──────── STORED DATA

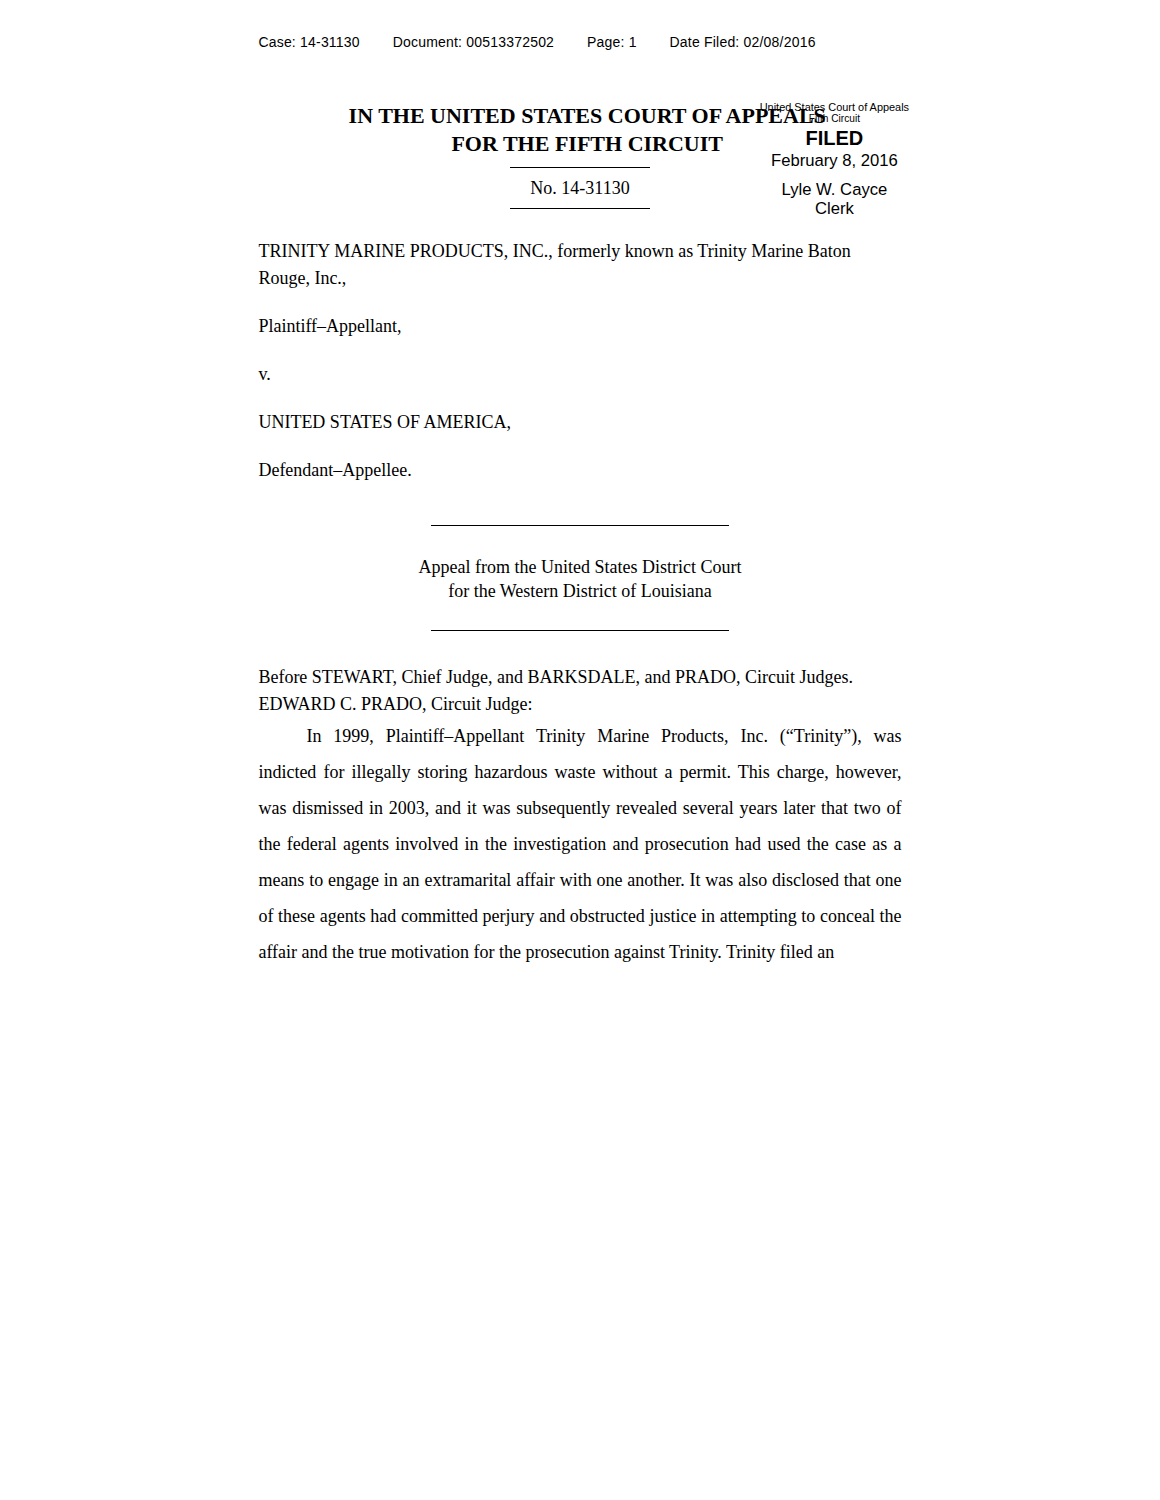Case: 14-31130 Document: 00513372502 Page: 1 Date Filed: 02/08/2016
United States Court of Appeals
Fifth Circuit
FILED
February 8, 2016
Lyle W. Cayce
Clerk
IN THE UNITED STATES COURT OF APPEALS FOR THE FIFTH CIRCUIT
No. 14-31130
TRINITY MARINE PRODUCTS, INC., formerly known as Trinity Marine Baton Rouge, Inc.,
Plaintiff–Appellant,
v.
UNITED STATES OF AMERICA,
Defendant–Appellee.
Appeal from the United States District Court
for the Western District of Louisiana
Before STEWART, Chief Judge, and BARKSDALE, and PRADO, Circuit Judges.
EDWARD C. PRADO, Circuit Judge:
In 1999, Plaintiff–Appellant Trinity Marine Products, Inc. (“Trinity”), was indicted for illegally storing hazardous waste without a permit. This charge, however, was dismissed in 2003, and it was subsequently revealed several years later that two of the federal agents involved in the investigation and prosecution had used the case as a means to engage in an extramarital affair with one another. It was also disclosed that one of these agents had committed perjury and obstructed justice in attempting to conceal the affair and the true motivation for the prosecution against Trinity. Trinity filed an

────────────────

Beginning with the first line of the records and ending with the line that contains "for the Western District of Louisiana", reproduce every line exactly, omitting pictures and adding nothing.

*EXPECTED ANSWER*:
Case: 14-31130 Document: 00513372502 Page: 1 Date Filed: 02/08/2016
United States Court of Appeals
Fifth Circuit
FILED
February 8, 2016
Lyle W. Cayce
Clerk
IN THE UNITED STATES COURT OF APPEALS FOR THE FIFTH CIRCUIT
No. 14-31130
TRINITY MARINE PRODUCTS, INC., formerly known as Trinity Marine Baton Rouge, Inc.,
Plaintiff–Appellant,
v.
UNITED STATES OF AMERICA,
Defendant–Appellee.
Appeal from the United States District Court
for the Western District of Louisiana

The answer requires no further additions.